Neste longo poema, como o próprio autor o classificou nas notas de autor, VHM transporta-nos para a comunidade imaginária dos abaetés, como povo originário do Brasil, relata-nos a sua cultura, língua, educação, crenças e costumes e dá-nos a conhecer o passado colonial dos brancos e o seu impacto no presente.
Transparecem neste texto a emotividade e a sensibilidade do autor quer através da escrita poética quer através da caracterização do povo indígena. Abaeté significa “pessoa gentil” e é gentileza, cumplicidade, piedade, generosidade, mas também ingenuidade que encontramos no “povo dos três mares”. Também percebemos como a questão racial, o domínio do homem branco sobre os povos indígenas e negros perturba o autor (“O negro era um animal domesticado pelo branco.”). A referência à língua branca que fede e apodrece na boca é uma constante:
“E seu bafo fedeu muito entre todos. (…) é a língua branca. A língua e o fedor da língua branca, a palavra que apodrece na boca e apodrece a boca.” (p. 105)

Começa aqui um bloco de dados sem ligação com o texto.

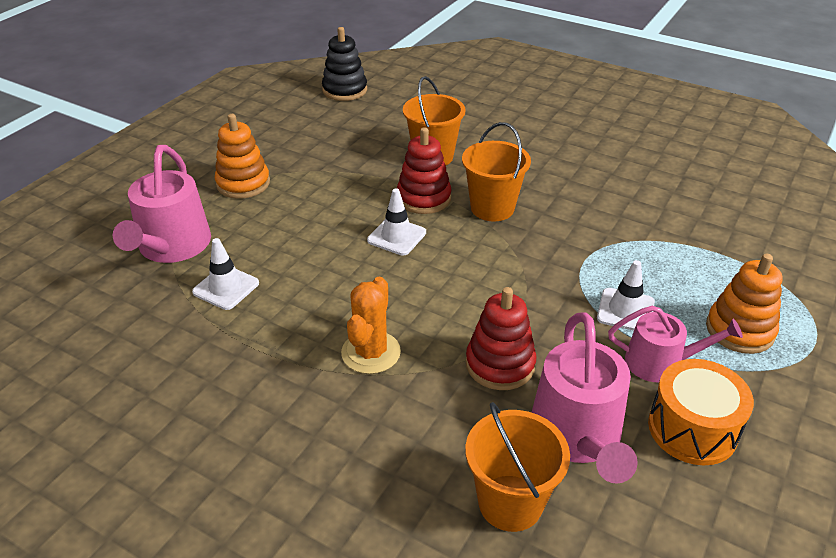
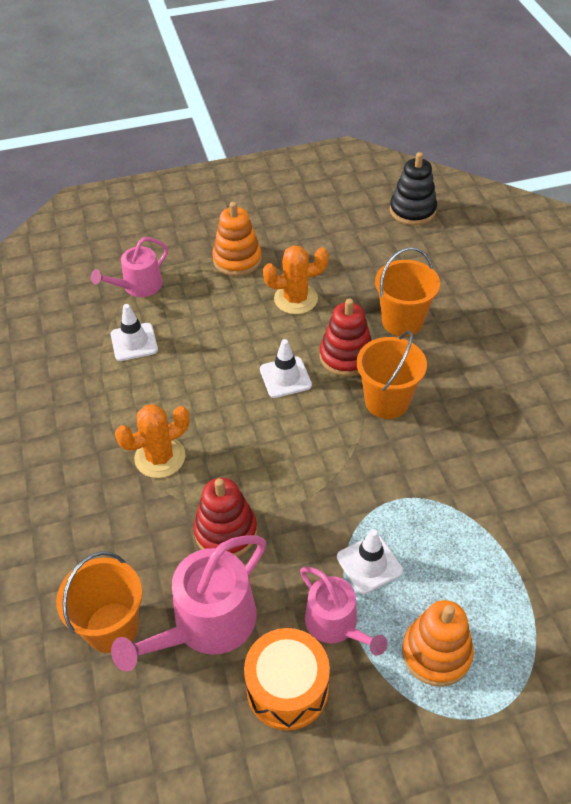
camera: 45 degrees right, 10 degrees up
pink watering can [113,145,211,263] -> pink watering can [91,237,168,297], size x0.64
none -> orange cactus [263,245,329,314]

A acção centra-se no caso de um jovem abaeté, Honra, que vive o drama de ser o fruto da violação de Boa de Espanto, uma “feminina”, por um homem branco. Honra não se conforma, vive revoltado e promete matar o branco, o inimigo. Honra, o guerreiro feio, sente-se indigno, ferido de morte e não aceita ter herdado a cor do homem branco, da “fera branca”.
“ sagrado Pai Todo, sou branco. Sei agora e não sei como não o via mesmo que vendo. Sou branco. E esta cor não é cicatriz, é ferida e não sara. O inimigo parasita em mim para sempre. Sou uma possessão. Um espírito baixado sobre minha dignidade abaeté. Sou um bicho como nenhum outro da mata. Um inimigo menos semelhante. Um excremento do branco no ventre de minha mãe. Sou a morte, sagrado Pai Todo.” (p. 33)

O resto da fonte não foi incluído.